INSERM UMR U1009, Institut Gustave Roussy, Villejuif, France.
Cell Death Dis. 2012 Jul 26;3(7):e356. doi: 10.1038/cddis.2012.88.
Diamond-Blackfan anemia (DBA) is caused by aberrant ribosomal biogenesis due to ribosomal protein (RP) gene mutations. To develop mechanistic understanding of DBA pathogenesis, we studied CD34⁺ cells from peripheral blood of DBA patients carrying RPL11 and RPS19 ribosomal gene mutations and determined their ability to undergo erythroid differentiation in vitro. RPS19 mutations induced a decrease in proliferation of progenitor cells, but the terminal erythroid differentiation was normal with little or no apoptosis. This phenotype was related to a G₀/G₁ cell cycle arrest associated with activation of the p53 pathway. In marked contrast, RPL11 mutations led to a dramatic decrease in progenitor cell proliferation and a delayed erythroid differentiation with a marked increase in apoptosis and G₀/G₁ cell cycle arrest with activation of p53. Infection of cord blood CD34⁺ cells with specific short hairpin (sh) RNAs against RPS19 or RPL11 recapitulated the two distinct phenotypes in concordance with findings from primary cells. In both cases, the phenotype has been reverted by shRNA p53 knockdown. These results show that p53 pathway activation has an important role in pathogenesis of DBA and can be independent of the RPL11 pathway. These findings shed new insights into the pathogenesis of DBA.

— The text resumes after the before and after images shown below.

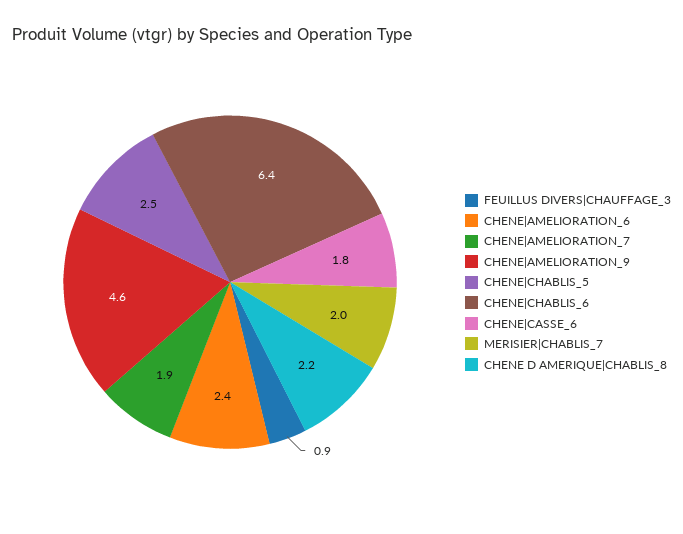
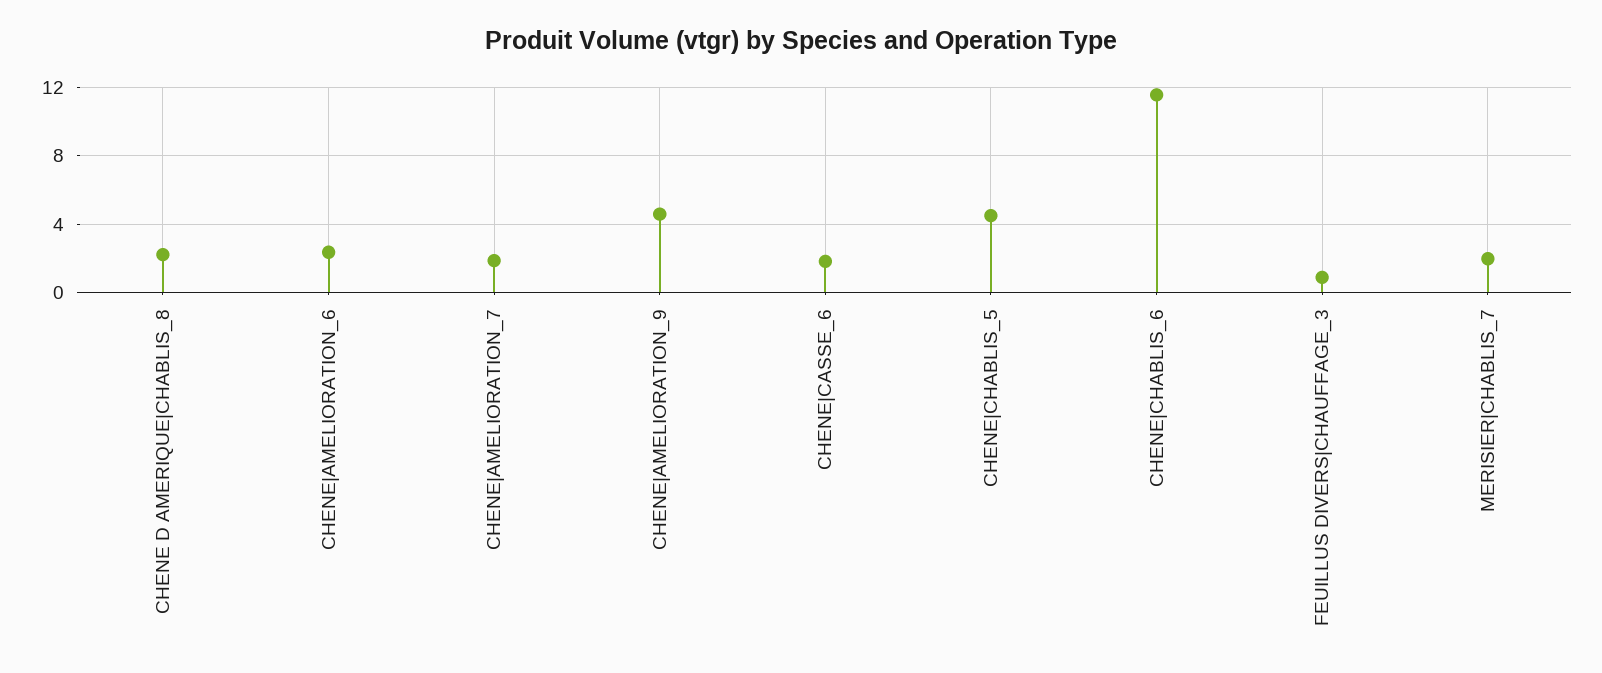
  {
    "FEUILLUS DIVERS|CHAUFFAGE_3": 0.9,
    "CHENE|AMELIORATION_6": 2.4,
    "CHENE|AMELIORATION_7": 1.9,
    "CHENE|AMELIORATION_9": 4.6,
-   "CHENE|CHABLIS_5": 2.5,
+   "CHENE|CHABLIS_5": 4.5,
-   "CHENE|CHABLIS_6": 6.4,
+   "CHENE|CHABLIS_6": 11.5,
    "CHENE|CASSE_6": 1.8,
    "MERISIER|CHABLIS_7": 2,
    "CHENE D AMERIQUE|CHABLIS_8": 2.2
  }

Diamond-Blackfan 贫血(DBA)是由于核糖体蛋白(RP)基因突变导致核糖体生物发生异常引起的。为了深入了解 DBA 的发病机制,我们研究了携带 RPL11 和 RPS19 核糖体基因突变的 DBA 患者外周血中的 CD34⁺细胞,并确定了它们在体外进行红细胞分化的能力。RPS19 突变导致祖细胞增殖减少,但终末红细胞分化正常,凋亡很少或没有。这种表型与 p53 途径激活相关的 G₀/G₁ 细胞周期阻滞有关。与此形成鲜明对比的是,RPL11 突变导致祖细胞增殖显著减少,红细胞分化延迟,凋亡明显增加,G₀/G₁ 细胞周期阻滞,p53 激活。用针对 RPS19 或 RPL11 的特异性短发夹(sh)RNA 感染脐带血 CD34⁺细胞,与原代细胞的发现一致,重现了两种截然不同的表型。在两种情况下,p53 通路的表型均被 shRNA p53 敲低逆转。这些结果表明,p53 通路的激活在 DBA 的发病机制中起重要作用,并且可以独立于 RPL11 通路。这些发现为 DBA 的发病机制提供了新的见解。